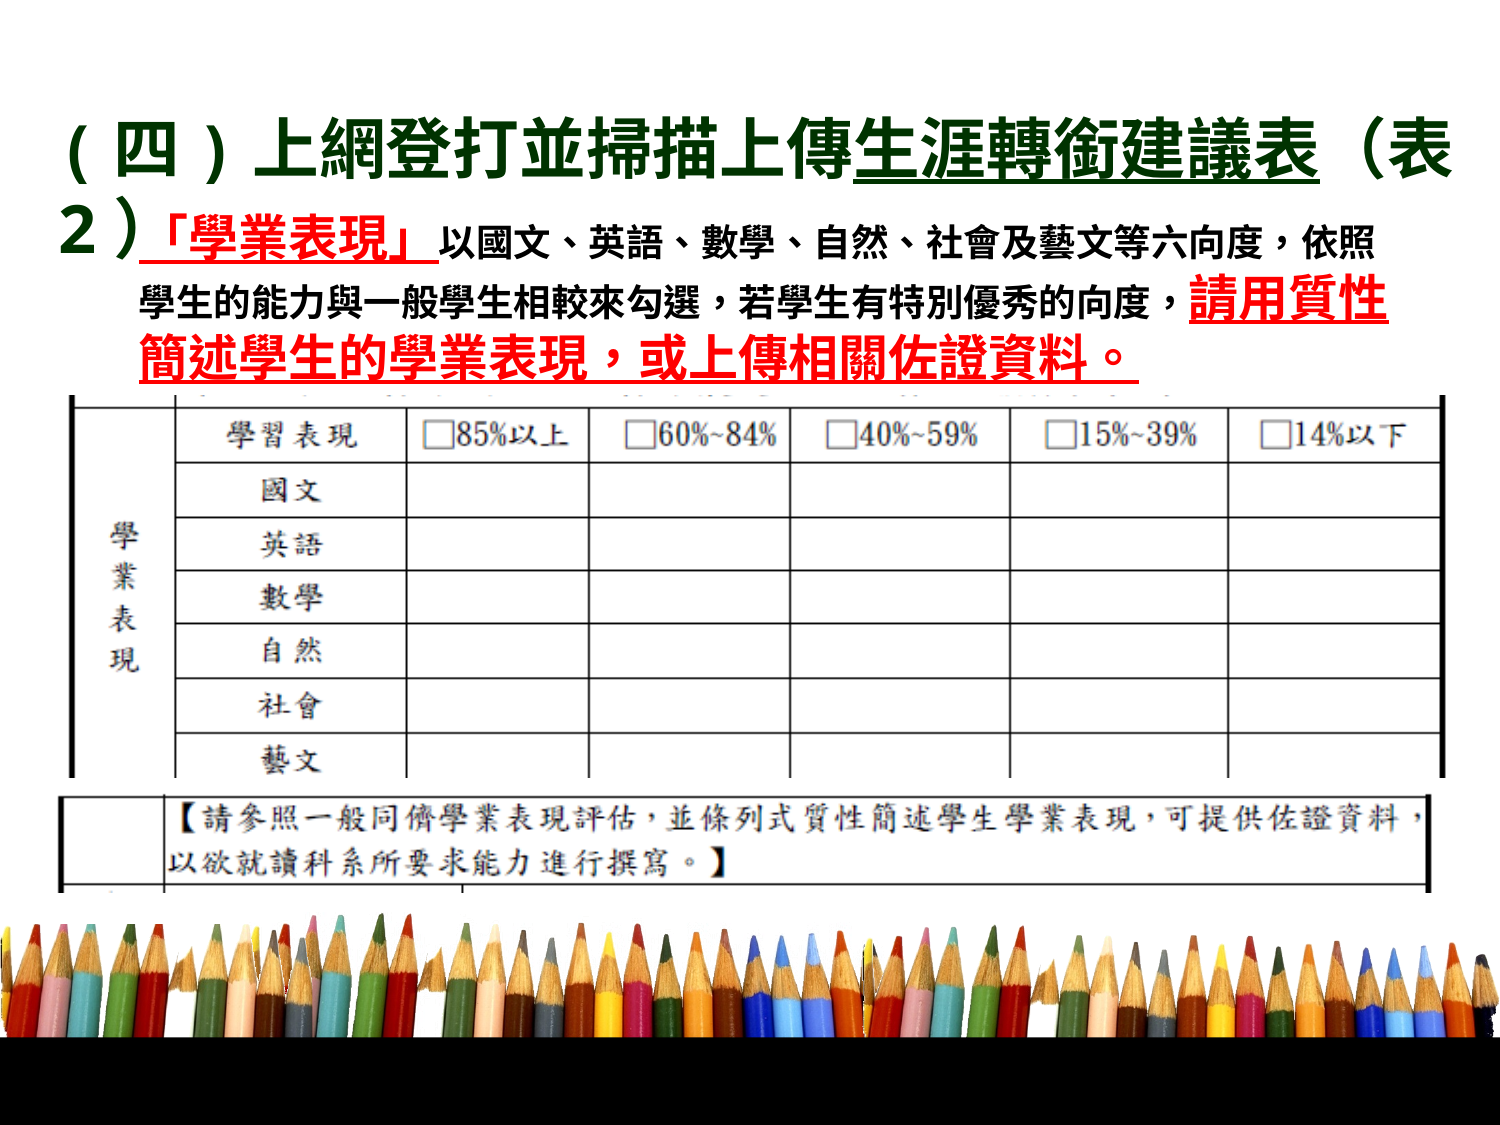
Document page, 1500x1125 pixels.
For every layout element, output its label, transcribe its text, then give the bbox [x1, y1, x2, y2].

picture [0, 912, 1500, 1037]
text_box (四)上網登打並掃描上傳生涯轉銜建議表（表2） [43, 99, 1500, 288]
picture [38, 395, 1471, 893]
text_box 「學業表現」以國文、英語、數學、自然、社會及藝文等六向度，依照學生的能力與一般學生相較來勾選，若學生有特別優秀的向度，請用質性簡述學生的學業表現，或上傳相關佐證資料。 [123, 288, 1412, 394]
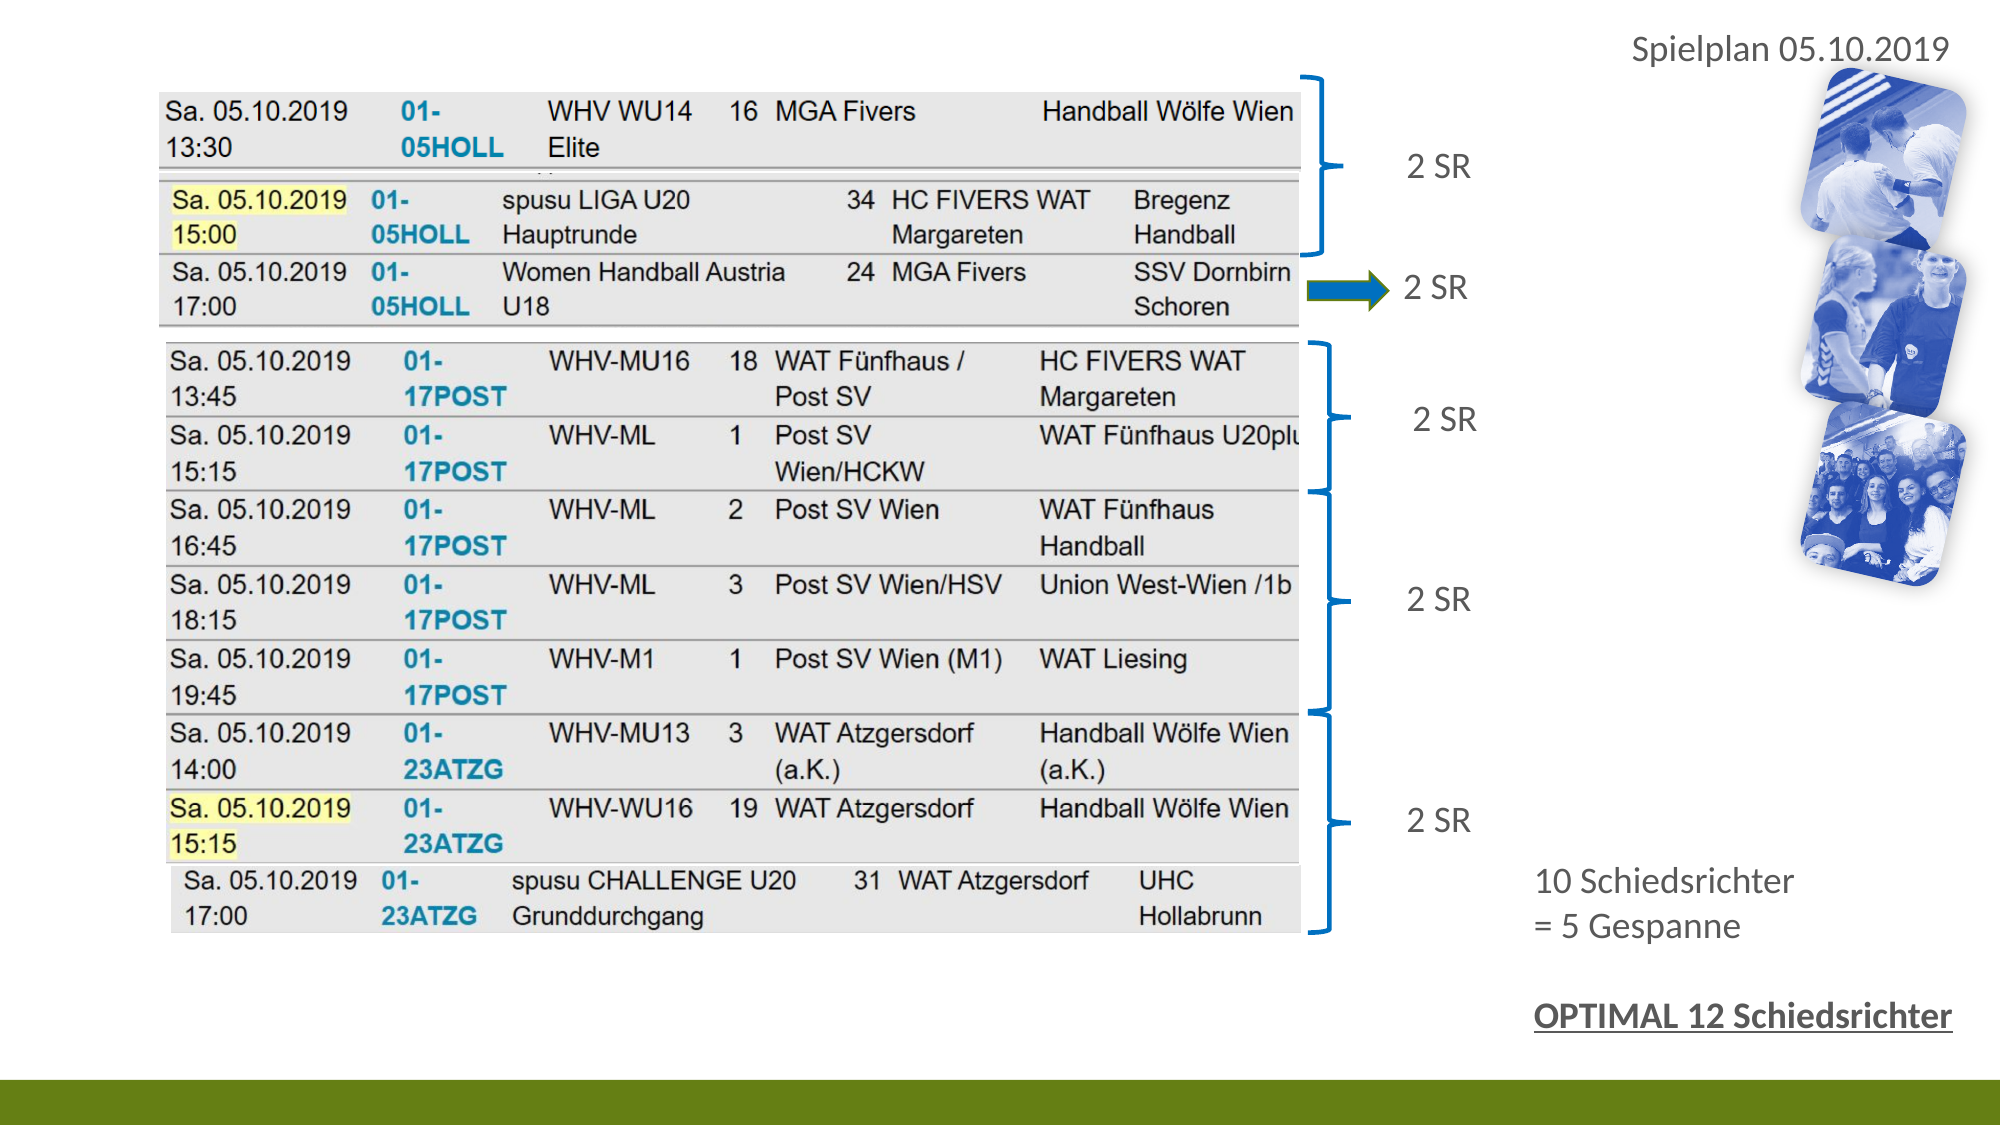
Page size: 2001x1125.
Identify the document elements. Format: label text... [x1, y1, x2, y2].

text_box 2 SR [1391, 787, 1501, 848]
text_box Spielplan 05.10.2019 [1617, 16, 1983, 77]
text_box [1307, 491, 1351, 712]
text_box [1306, 269, 1390, 312]
text_box 2 SR [1388, 255, 1498, 315]
text_box 2 SR [1391, 133, 1501, 194]
text_box [1307, 712, 1351, 934]
text_box 2 SR [1397, 386, 1507, 447]
picture [1812, 76, 1955, 578]
text_box [1300, 76, 1344, 256]
text_box [1307, 342, 1351, 492]
text_box 2 SR [1391, 566, 1501, 627]
picture [159, 92, 1301, 328]
text_box 10 Schiedsrichter = 5 Gespanne OPTIMAL 12 Schiedsrichter [1518, 848, 2000, 1044]
picture [165, 342, 1301, 933]
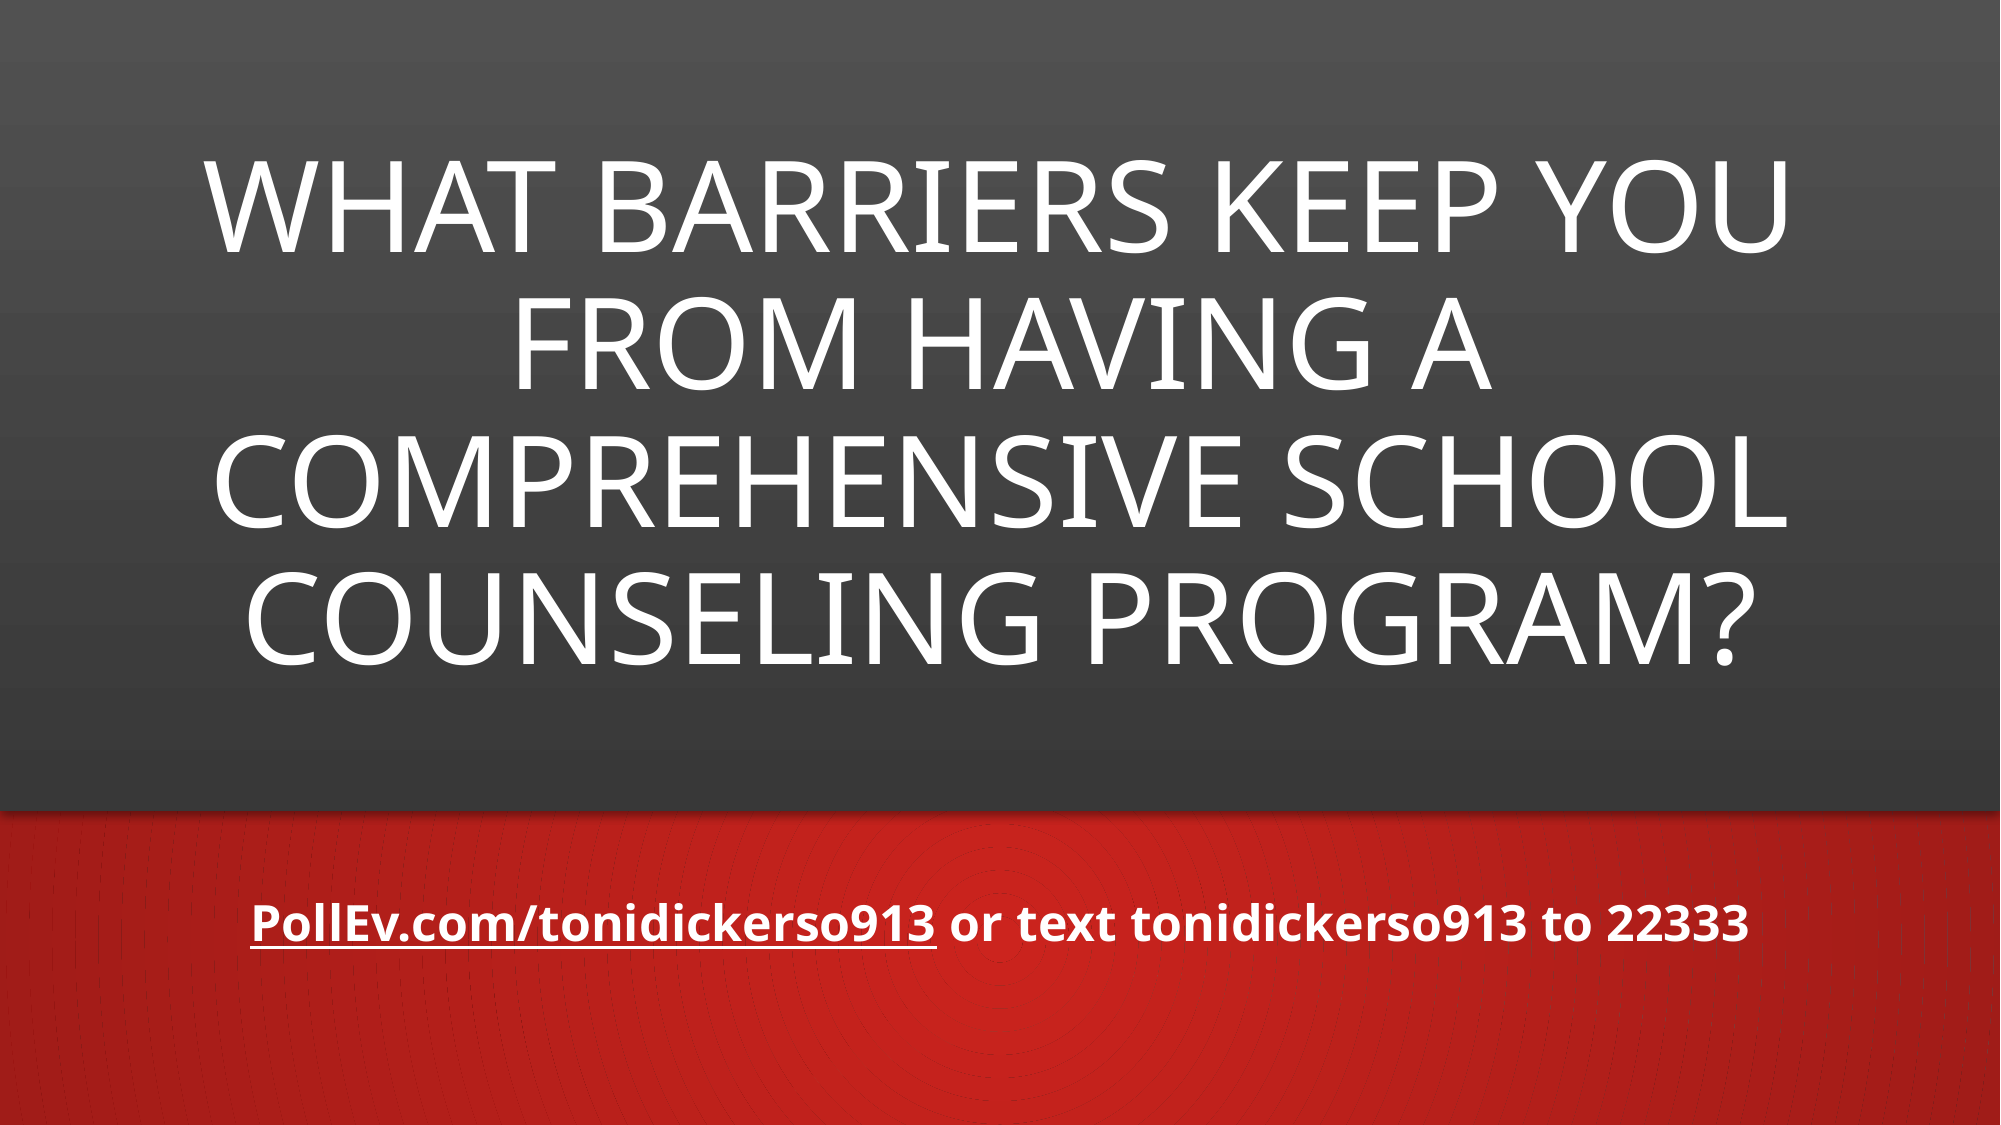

-- PROBLEM STATEMENT --
Quote only the lines that start at the line holding "For every layout" and end at the last line of the entries, including both of those lines, and omit every picture.

-- ANSWER FOR THIS EXERCISE --
For every layout element, output its label, transcribe its text, then give the bbox [x1, y1, x2, y2].

picture [0, 912, 1500, 1037]
text_box (四)上網登打並掃描上傳生涯轉銜建議表（表2） [43, 99, 1500, 288]
picture [38, 395, 1471, 893]
text_box 「學業表現」以國文、英語、數學、自然、社會及藝文等六向度，依照學生的能力與一般學生相較來勾選，若學生有特別優秀的向度，請用質性簡述學生的學業表現，或上傳相關佐證資料。 [123, 288, 1412, 394]
Page size: 2001x1125.
Identify the document elements. Format: label text... [x1, y1, x2, y2].

text_box 2 SR [1391, 787, 1501, 848]
text_box Spielplan 05.10.2019 [1617, 16, 1983, 77]
text_box [1307, 491, 1351, 712]
text_box [1306, 269, 1390, 312]
text_box 2 SR [1388, 255, 1498, 315]
text_box 2 SR [1391, 133, 1501, 194]
text_box [1307, 712, 1351, 934]
text_box 2 SR [1397, 386, 1507, 447]
picture [1812, 76, 1955, 578]
text_box [1300, 76, 1344, 256]
text_box [1307, 342, 1351, 492]
text_box 2 SR [1391, 566, 1501, 627]
picture [159, 92, 1301, 328]
text_box 10 Schiedsrichter = 5 Gespanne OPTIMAL 12 Schiedsrichter [1518, 848, 2000, 1044]
picture [165, 342, 1301, 933]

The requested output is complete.